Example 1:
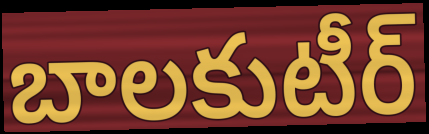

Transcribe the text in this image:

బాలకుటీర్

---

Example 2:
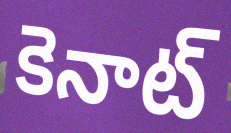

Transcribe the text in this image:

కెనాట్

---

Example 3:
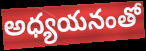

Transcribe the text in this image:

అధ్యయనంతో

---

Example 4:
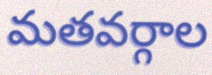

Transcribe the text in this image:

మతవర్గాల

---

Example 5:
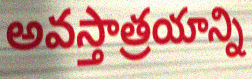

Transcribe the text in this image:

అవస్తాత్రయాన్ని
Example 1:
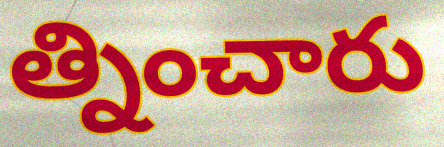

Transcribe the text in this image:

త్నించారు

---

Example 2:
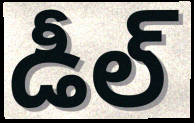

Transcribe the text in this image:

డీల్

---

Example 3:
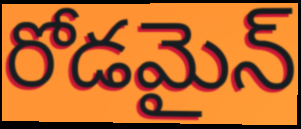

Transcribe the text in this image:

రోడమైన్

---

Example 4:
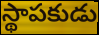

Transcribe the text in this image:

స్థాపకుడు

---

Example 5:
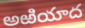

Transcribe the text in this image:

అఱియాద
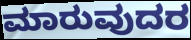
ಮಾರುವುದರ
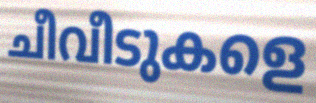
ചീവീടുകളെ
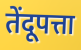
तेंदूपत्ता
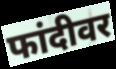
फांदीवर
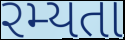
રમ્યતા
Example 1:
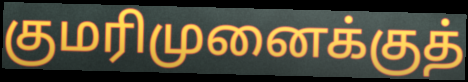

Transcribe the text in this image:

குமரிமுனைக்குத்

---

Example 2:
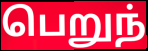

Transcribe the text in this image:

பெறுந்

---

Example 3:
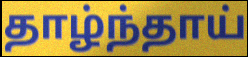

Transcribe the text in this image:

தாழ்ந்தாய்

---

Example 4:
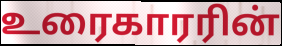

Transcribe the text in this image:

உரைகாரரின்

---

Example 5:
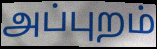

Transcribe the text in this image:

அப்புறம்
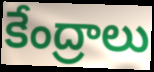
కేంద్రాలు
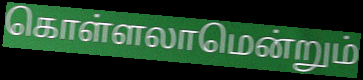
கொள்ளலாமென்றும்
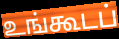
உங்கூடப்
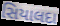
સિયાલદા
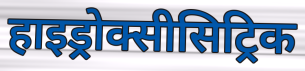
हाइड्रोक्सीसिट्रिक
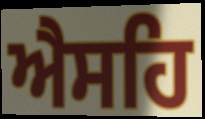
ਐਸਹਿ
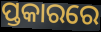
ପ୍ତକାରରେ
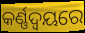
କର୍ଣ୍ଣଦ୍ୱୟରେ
---------------
• ASSIGNMENT
Reproduce the listing in full and exactly, excluding any pictures it holds.

• TASK RESPONSE
Example 1:

Transcribe the text in this image:

బాలకుటీర్

---

Example 2:

Transcribe the text in this image:

కెనాట్

---

Example 3:

Transcribe the text in this image:

అధ్యయనంతో

---

Example 4:

Transcribe the text in this image:

మతవర్గాల

---

Example 5:

Transcribe the text in this image:

అవస్తాత్రయాన్ని
Example 1:

Transcribe the text in this image:

త్నించారు

---

Example 2:

Transcribe the text in this image:

డీల్

---

Example 3:

Transcribe the text in this image:

రోడమైన్

---

Example 4:

Transcribe the text in this image:

స్థాపకుడు

---

Example 5:

Transcribe the text in this image:

అఱియాద
ಮಾರುವುದರ
ചീവീടുകളെ
तेंदूपत्ता
फांदीवर
રમ્યતા
Example 1:

Transcribe the text in this image:

குமரிமுனைக்குத்

---

Example 2:

Transcribe the text in this image:

பெறுந்

---

Example 3:

Transcribe the text in this image:

தாழ்ந்தாய்

---

Example 4:

Transcribe the text in this image:

உரைகாரரின்

---

Example 5:

Transcribe the text in this image:

அப்புறம்
కేంద్రాలు
கொள்ளலாமென்றும்
உங்கூடப்
સિયાલદા
हाइड्रोक्सीसिट्रिक
ਐਸਹਿ
ପ୍ତକାରରେ
କର୍ଣ୍ଣଦ୍ୱୟରେ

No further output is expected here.